Im Gegensatz zur SPÖ macht die FPÖ aus ihrer rassistischen, antifeministischen und reaktionären Politik kaum einen Hehl und ordnet auch ihren Antisemitismus höchstens strategisch dem Rassismus gegen »die antisemitischen Muslime« unter. Sie entstand aus dem 1949 gegründeten »Verband der Unabhängigen« (VdU), der politischen Heimat vieler alter Nazis. Derzeit gehören 18 ihrer 40 Nationalratsabgeordneten völkischen Burschen- oder Mädelschaften an und es gibt Funktionäre mit Verbindungen zur Neonaziszene und den »Identitären«. Anders die SPÖ, dort gibt es ernstzunehmende antifaschistische Kräfte. Deshalb läuft die scheinbar unbedeutende Koalition im Burgenland, dem bevölkerungsärmsten Bundesland, vor allem darauf hinaus, der FPÖ weitere Legitimität zu verleihen. Damit folgt man auch der FPÖ selbst, die sich gern als Opfer stilisiert und beschwert, in undemokratischer Weise »ausgegrenzt« zu werden, wenn jemand nicht mit ihr koalieren möchte oder sie als das kritisiert, was sie ist. In einer aktuellen bundesweiten Umfrage liegt sie mit 28 Prozent der Stimmen vor SPÖ und ÖVP, die jeweils nur 23 Prozent der Befragten wählen würden.
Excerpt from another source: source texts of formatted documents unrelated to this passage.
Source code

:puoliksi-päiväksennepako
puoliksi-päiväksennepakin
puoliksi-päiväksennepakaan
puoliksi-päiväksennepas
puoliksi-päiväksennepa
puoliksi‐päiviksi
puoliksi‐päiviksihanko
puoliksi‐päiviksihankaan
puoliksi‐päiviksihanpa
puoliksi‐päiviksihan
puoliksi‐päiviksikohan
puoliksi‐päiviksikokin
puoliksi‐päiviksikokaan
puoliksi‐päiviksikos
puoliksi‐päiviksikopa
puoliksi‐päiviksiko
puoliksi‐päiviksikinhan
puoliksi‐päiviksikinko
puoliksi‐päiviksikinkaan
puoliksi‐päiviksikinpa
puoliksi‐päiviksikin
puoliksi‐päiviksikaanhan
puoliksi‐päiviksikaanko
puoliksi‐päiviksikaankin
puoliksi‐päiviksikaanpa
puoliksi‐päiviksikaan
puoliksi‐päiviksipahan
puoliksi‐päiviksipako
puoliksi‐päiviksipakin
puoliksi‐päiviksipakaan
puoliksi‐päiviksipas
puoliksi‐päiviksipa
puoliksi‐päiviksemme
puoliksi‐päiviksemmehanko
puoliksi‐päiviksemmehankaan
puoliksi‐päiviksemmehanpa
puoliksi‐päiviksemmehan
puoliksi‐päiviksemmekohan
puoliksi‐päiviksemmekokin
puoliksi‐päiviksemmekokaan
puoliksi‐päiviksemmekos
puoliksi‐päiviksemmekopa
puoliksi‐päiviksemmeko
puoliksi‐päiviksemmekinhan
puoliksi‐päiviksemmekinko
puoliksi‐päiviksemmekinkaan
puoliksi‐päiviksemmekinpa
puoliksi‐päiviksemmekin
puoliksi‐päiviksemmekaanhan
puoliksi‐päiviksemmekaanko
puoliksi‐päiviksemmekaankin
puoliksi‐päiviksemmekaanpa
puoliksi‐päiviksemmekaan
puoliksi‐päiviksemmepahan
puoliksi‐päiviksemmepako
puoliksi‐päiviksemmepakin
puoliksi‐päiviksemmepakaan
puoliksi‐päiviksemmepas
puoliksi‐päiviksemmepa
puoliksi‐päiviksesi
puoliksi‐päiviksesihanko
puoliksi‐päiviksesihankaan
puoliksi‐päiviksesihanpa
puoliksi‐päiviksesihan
Spannend wird auch die im Herbst anstehende Wahl in Wien. Hier regiert derzeit die SPÖ (44,3 Prozent) mit den Grünen (12,6 Prozent); FPÖ (25,8 Prozent) und ÖVP (14 Prozent) bilden die Opposition. Bei der Wiener Bürgermeisterwahl wird sich auch der FPÖ-Vorsitzende Heinz-Christian Strache wieder ins Zeug legen. Einen Erfolg der FPÖ zu verhindern, wird der SPÖ auch wegen der Koalition im Burgenland noch schwerer fallen.